TASKS FOR THIS EXERCISE:
A) Answer these questions about the substring kernel thread:
(i) What three areas does the epic issue aim to improve in the substring kernel?
(ii) What new name did alamb suggest for the current substring function once it is marked unsafe?
(iii) In HaoYang670's table, which array type is listed as supported by substring_by_char?
B) Rewrite the substring kernel thread starting with "Mark the current" and going on through "not be broken.", putting "substring_chars" in place of "substring_by_char".

HaoYang670 commented 2 years ago

This is an epic issue to enhance the substring kernel from performance, safety and supported types. You can find more info from the discussion: https://github.com/apache/arrow-rs/pull/1529#discussion_r846762535

List of individual tasks is below:

Performance

[x] #1512
[x] #1800

Safety

[x] #1529
[x] #1577
[x] #1639

New Features

[x] #1608
[x] #1618
[x] #1656
[x] #1768
[ ] Add support for list array
[ ] #1887
[ ] Add support for map array

alamb commented 2 years ago

Thanks @HaoYang670

I suggest:

Mark the current substring function as unsafe AND RENAME TO substring_bytes_unchecked
Implement safe substring for string array AND NAME substring_bytes
Implement substring_by_char for string array AND NAME substring

HaoYang670 commented 2 years ago

Hi @alamb. After thinking twice about the renaming, I suggest we leave the substring by byte as the implicit version, and make substring by char as an explicit version, so that we can make minimize API change (because the current substring is by byte) and easily extend the function:

function name	Supported array
substring	StringArray(by byte)(slow), BinaryArray, FixedSizeBinary, FixedSizedListArray, ListArray
unsafe substring	StringArray(by byte)(fast), and more if we find invalid outputs in the future
substring_by_char	StringArray

In this way, the back compatibility will not be broken.

SOURCE DATA:
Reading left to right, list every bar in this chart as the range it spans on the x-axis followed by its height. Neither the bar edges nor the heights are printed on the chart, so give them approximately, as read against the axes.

RESULTS:
A)
(i) Performance, safety, and supported types.
(ii) substring_bytes_unchecked.
(iii) StringArray.

B)
Mark the current substring function as unsafe AND RENAME TO substring_bytes_unchecked
Implement safe substring for string array AND NAME substring_bytes
Implement substring_chars for string array AND NAME substring

HaoYang670 commented 2 years ago

Hi @alamb. After thinking twice about the renaming, I suggest we leave the substring by byte as the implicit version, and make substring by char as an explicit version, so that we can make minimize API change (because the current substring is by byte) and easily extend the function:

function name	Supported array
substring	StringArray(by byte)(slow), BinaryArray, FixedSizeBinary, FixedSizedListArray, ListArray
unsafe substring	StringArray(by byte)(fast), and more if we find invalid outputs in the future
substring_chars	StringArray

In this way, the back compatibility will not be broken.